According to his Wikipedia page, “Adler has handled the interior design work of several commercial and residential projects. In 2004, he designed the Parker Palm Springs Hotel… in California. In 2016, he redesigned the hotel, extensively redoing the property including installing a 7-foot-tall bronze banana on the main lawn. Other projects include 225 Rector Place, Abington House (on the High Line), multiple… apartment designs, and a 2015 overhaul of the rooms, hallways and outdoor areas at Eau Palm Beach.” Elle Décor reported that Adler has created “a series of top-secret residences for VIP celebrities”. Over the course of his career, Adler has appeared on television programmes like “Good Morning America” and “The Oprah Winfrey Show”.
The Jonathan Adler company “manifesto” is at times hilarious. Some examples: your home should make you happy; when it comes to decorating, the wife is always right – unless the husband is gay; minimalism is a bummer; we believe in irreverent luxury; subversive is superior; we believe celebrities should pay full price.
Writing about a visit to the company, House Beautiful has said: “When you step into the Jonathan Adler HQ, which he calls the Fantasy Factory, it’s like stepping into Jonathan’s catalogue. It’s glamorous, with bright prints and sleek furniture throughout the lobby. Go a bit deeper into the space, past all of his employees working… you’ll find his pottery studio. The floors are worn, the tabletops covered in dust, and unfinished pots are scattered around. This, Jonathan says, is where the fun happens. In this tiny corner studio, ceramics are created that turn the fantasy factory into The Fantasy Factory.”
Adler used to spend 12 hours a day in the studio. “I would get there with my roller skates (it was the 90’s) and work on my vases the whole day while listening to music,” he told Elle Decor. “Then I’d return home exhausted. Later, I found a workshop of incredibly talented artisans in Peru that would end up creating the pieces in my place. Renouncing that part of my work gave me more time to add new products to the line and it also allowed me to move on to design furniture, lights, pillows and entire spaces.”
The designer’s muses include the late David Hicks (1929-98), an English interior decorator and designer noted for using bold colours, mixing antique and modern furnishings and contemporary art for his famous clientele; and Alexander Girard (1907-93), who was an American architect, interior designer, furniture designer, industrial designer and textile designer. Of the latter, Adler tells Prestige: “He was prolific, original, chic and playful.”
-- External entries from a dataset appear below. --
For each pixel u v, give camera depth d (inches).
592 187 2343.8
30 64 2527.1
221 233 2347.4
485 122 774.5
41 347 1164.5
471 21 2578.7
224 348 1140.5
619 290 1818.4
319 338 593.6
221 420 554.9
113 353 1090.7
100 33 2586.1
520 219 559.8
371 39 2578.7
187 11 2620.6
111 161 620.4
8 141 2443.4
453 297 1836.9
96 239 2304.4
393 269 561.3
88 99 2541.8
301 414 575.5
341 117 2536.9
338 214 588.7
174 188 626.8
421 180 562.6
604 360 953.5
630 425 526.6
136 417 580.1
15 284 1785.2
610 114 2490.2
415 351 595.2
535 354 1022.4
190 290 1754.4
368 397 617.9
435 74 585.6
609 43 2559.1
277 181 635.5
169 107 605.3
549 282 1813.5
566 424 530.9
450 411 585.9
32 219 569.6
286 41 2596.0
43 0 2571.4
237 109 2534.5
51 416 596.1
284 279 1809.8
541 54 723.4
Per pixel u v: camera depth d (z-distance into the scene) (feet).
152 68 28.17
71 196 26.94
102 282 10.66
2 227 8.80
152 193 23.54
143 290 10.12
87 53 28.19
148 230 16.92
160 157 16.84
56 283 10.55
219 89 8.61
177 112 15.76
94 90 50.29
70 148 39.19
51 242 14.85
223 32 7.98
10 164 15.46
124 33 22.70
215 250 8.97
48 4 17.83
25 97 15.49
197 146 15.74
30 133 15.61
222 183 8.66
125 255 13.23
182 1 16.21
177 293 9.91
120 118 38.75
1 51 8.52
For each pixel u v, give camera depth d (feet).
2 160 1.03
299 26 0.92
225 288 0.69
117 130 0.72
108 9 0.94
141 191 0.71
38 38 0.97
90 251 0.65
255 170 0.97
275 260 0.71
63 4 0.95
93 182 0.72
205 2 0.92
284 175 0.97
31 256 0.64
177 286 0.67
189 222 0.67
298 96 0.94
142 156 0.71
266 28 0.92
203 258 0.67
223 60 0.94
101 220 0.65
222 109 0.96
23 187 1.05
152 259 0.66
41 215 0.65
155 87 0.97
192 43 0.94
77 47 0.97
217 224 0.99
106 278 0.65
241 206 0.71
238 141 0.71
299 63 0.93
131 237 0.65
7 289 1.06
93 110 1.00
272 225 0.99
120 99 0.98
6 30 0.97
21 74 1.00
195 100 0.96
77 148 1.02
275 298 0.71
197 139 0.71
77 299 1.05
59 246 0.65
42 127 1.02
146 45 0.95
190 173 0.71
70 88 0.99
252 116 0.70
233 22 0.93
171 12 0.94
Other influences mentioned by Adler: Bonnie Cashin (1908-2000), a pioneering designer of practical, uncomplicated sportswear and clothing for the independent American woman of the post-war era; Hans Coper (1920-81), an influential German-born British studio potter; and Gio Ponti (1891-1979), an Italian architect, industrial designer and furniture designer. Adler also admires the work of Andy Warhol, Leroy Neiman, Yves Saint Laurent and Madonna.
“I am like a sponge for design and culture,” Adler told The Telegraph. “When I studied in London in 1987, I spent my entire time at the V&A, so I do have an extremely broad frame of reference. I’ve switched into squillions of different categories and design idioms but everything looks like moi and it’s always been about modern American glamour; modern in the sense that it’s new, there is an innately American optimism and I’ve tried to keep it always glamorous.”
Adler is delighted to have found new clients in Asia. He says they have encouraged him to become even more audacious in his approach: “Our customers in Asia are much bolder and daring than in the US. American consumers tend to play it safe, but my Asian consumers tend to go for more over-the-top styles.”
Finally, we ask Adler what he thinks is the secret to great interior style. “Fearlessness,” he replies. “Don’t worry about any so-called rules. We live in an ‘anything goes world, and if you love it, it will work. I wouldn’t have it any other way.”